In 2017, travel and tourism contributed nearly $7.9 trillion to the global economy, or 10.2 percent of global gross domestic product (GDP).
With the world getting richer, one billion more people will be in the global middle class by 2030. Travel is also becoming more accessible, which is expected to even drive the industry bigger.
According to a new research published by the World Travel and Tourism Council in cooperation with McKinsey & Company, with tourism becoming more popular, more places will likely be threatened by their own popularity in environmental, social, or aesthetic terms.
For instance, the number of visitors to Iceland nearly quadrupled from 2010 to 2016, leading the government to limit access to some fragile natural resources because of concerns about environmental damage.
According to the study, overcrowding might be threatening the world’s natural and cultural wonders. Thus, WTTC study focuses on five types of problems associated with tourist overcrowding: alienated local residents, a degraded tourist experience, overloaded infrastructure, damage to nature, and threats to culture and heritage. Some places endure two or more of these problems at the same time, but once localities determine their most important issues, they can select the most suitable solutions.
To provide an empirical foundation for destinations and help local leaders assess their situation and identify vulnerabilities, WTTC created a diagnostic based on simple, widely available indicators, including tourist arrivals, social media reviews, seasonality, and pollution.
Overcrowding is easier to prevent than to recover from: Good tourism management practices and stringent planning are key to the sustainable development of tourism. WTTC’s research and interviews with tourism experts highlighted the following four best practices—regardless of whether a destination is facing overcrowding:
- Build a comprehensive fact base and update it regularly: Countries, regions, cities, and sites must begin by gathering detailed data and developing their analytics capabilities to inform and refine tourism strategies.
- Conduct rigorous, long-term planning to encourage sustainable growth: Destinations need to shift their focus from promotion to broader planning and management challenges. Those with a clear, long-term strategy built upon a solid fact base are more likely to achieve sustainable growth and mitigate—or even prevent— overcrowding.
- Involve all sections of society—commercial, public, and social: The perfect data and strategy can only work if all stakeholders are engaged throughout the process. Tourism authorities should create committees and other formal mechanisms to work with stakeholders, including local communities, to discuss problems and devise solutions.
- Find new sources of funding: Once data, strategy, and stakeholders are aligned, destinations can explore a growing number of innovative approaches to finance investments in infrastructure and sustainability.
WTTC believes that there is no easy fix to overcrowding. Once destinations have sorted out the fact base, strategy, stakeholders, and funding, they must then identify and execute practical actions, both for the long- and the short-term. Among the possibilities:
- Smooth visitors over time: Many destinations suffer from imbalances of visitors during certain seasons, days of the week, and times of day, as well as during headline events. Destinations must develop tactics to “smooth” these imbalances so communities and businesses can continue to reap the benefits of tourism.
- Spread visitors across sites: Spreading visitors geographically can help distribute tourists more evenly across residential and under-visited areas and thwart bottlenecks in overcrowded locations.

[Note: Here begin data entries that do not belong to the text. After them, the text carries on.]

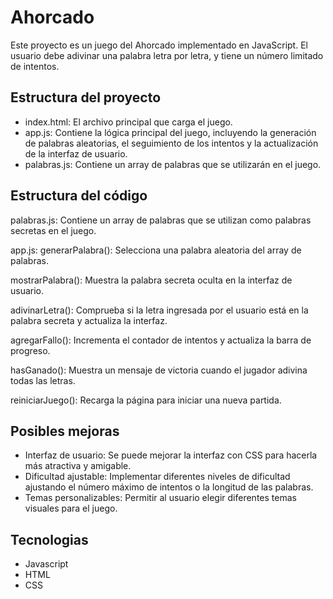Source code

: # Ahorcado
<p>Este proyecto es un juego del Ahorcado implementado en JavaScript. El usuario debe adivinar una palabra letra por letra, y tiene un número limitado de intentos.</p>

## Estructura del proyecto
- index.html: El archivo principal que carga el juego.
- app.js: Contiene la lógica principal del juego, incluyendo la generación de palabras aleatorias, el seguimiento de los intentos y la actualización de la interfaz de usuario.
- palabras.js: Contiene un array de palabras que se utilizarán en el juego.

## Estructura del código
palabras.js: Contiene un array de palabras que se utilizan como palabras secretas en el juego.

app.js:
generarPalabra(): Selecciona una palabra aleatoria del array de palabras.

mostrarPalabra(): Muestra la palabra secreta oculta en la interfaz de usuario.

adivinarLetra(): Comprueba si la letra ingresada por el usuario está en la palabra secreta y actualiza la interfaz.

agregarFallo(): Incrementa el contador de intentos y actualiza la barra de progreso.

hasGanado(): Muestra un mensaje de victoria cuando el jugador adivina todas las letras.

reiniciarJuego(): Recarga la página para iniciar una nueva partida.

## Posibles mejoras
- Interfaz de usuario: Se puede mejorar la interfaz con CSS para hacerla más atractiva y amigable.
- Dificultad ajustable: Implementar diferentes niveles de dificultad ajustando el número máximo de intentos o la longitud de las palabras.
- Temas personalizables: Permitir al usuario elegir diferentes temas visuales para el juego.

## Tecnologias
- Javascript
- HTML
- CSS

- Adjust pricing to balance supply and demand: Pricing can be an effective way to better align demand with supply. But while increasing the costs of visiting a destination or site is likely to limit the number of visitors, it also raises considerations of elitism and the ability of domestic tourists to access their own heritage.
- Regulate accommodation supply: Some destinations place direct controls on the supply of tourism accommodation—including beds in both hotels and short-term rentals.

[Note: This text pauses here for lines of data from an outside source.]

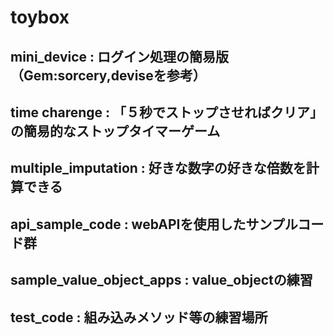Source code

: # toybox
## **mini_device** : ログイン処理の簡易版（Gem:sorcery,deviseを参考）
## **time charenge** : 「５秒でストップさせればクリア」の簡易的なストップタイマーゲーム 
## **multiple_imputation** : 好きな数字の好きな倍数を計算できる

## **api_sample_code** : webAPIを使用したサンプルコード群
## **sample_value_object_apps** : value_objectの練習
## **test_code** : 組み込みメソッド等の練習場所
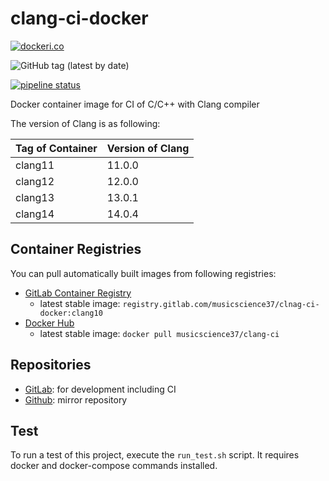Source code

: # clang-ci-docker

[![dockeri.co](https://dockeri.co/image/musicscience37/clang-ci)](https://hub.docker.com/r/musicscience37/clang-ci)

![GitHub tag (latest by date)](https://img.shields.io/github/v/tag/MusicScience37/clang-ci-docker?label=latest)

[![pipeline status](https://gitlab.com/musicscience37/clang-ci-docker/badges/develop/pipeline.svg)](https://gitlab.com/musicscience37/clang-ci-docker/commits/develop)

Docker container image for CI of C/C++ with Clang compiler

The version of Clang is as following:

| Tag of Container | Version of Clang |
| :--------------- | :--------------- |
| clang11          | 11.0.0           |
| clang12          | 12.0.0           |
| clang13          | 13.0.1           |
| clang14          | 14.0.4           |

## Container Registries

You can pull automatically built images from following registries:

- [GitLab Container Registry](https://gitlab.com/musicscience37/clang-ci-docker/container_registry)
  - latest stable image: `registry.gitlab.com/musicscience37/clnag-ci-docker:clang10`
- [Docker Hub](https://hub.docker.com/r/musicscience37/clang-ci)
  - latest stable image: `docker pull musicscience37/clang-ci`

## Repositories

- [GitLab](https://gitlab.com/musicscience37/clang-ci-docker):
  for development including CI
- [Github](https://github.com/MusicScience37/clang-ci-docker):
  mirror repository

## Test

To run a test of this project, execute the `run_test.sh` script.
It requires docker and docker-compose commands installed.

- Limit access and activities: When overcrowding reaches a critical stage, the tactics above may not be enough to mitigate or recover from it. As such, some destinations are limiting or even banning certain tourist activities. The findings in this report build on our analysis of tourism data as well as research on specific destinations and dozens of interviews with tour operators, tourism authorities, hospitality providers, airlines, nongovernmental organizations (NGOs), universities, and think tanks. Each destination needs to develop, implement, and monitor its own set of solutions, but it need not start from scratch. We hope this report provides the global tourism community with a starting point for this journey.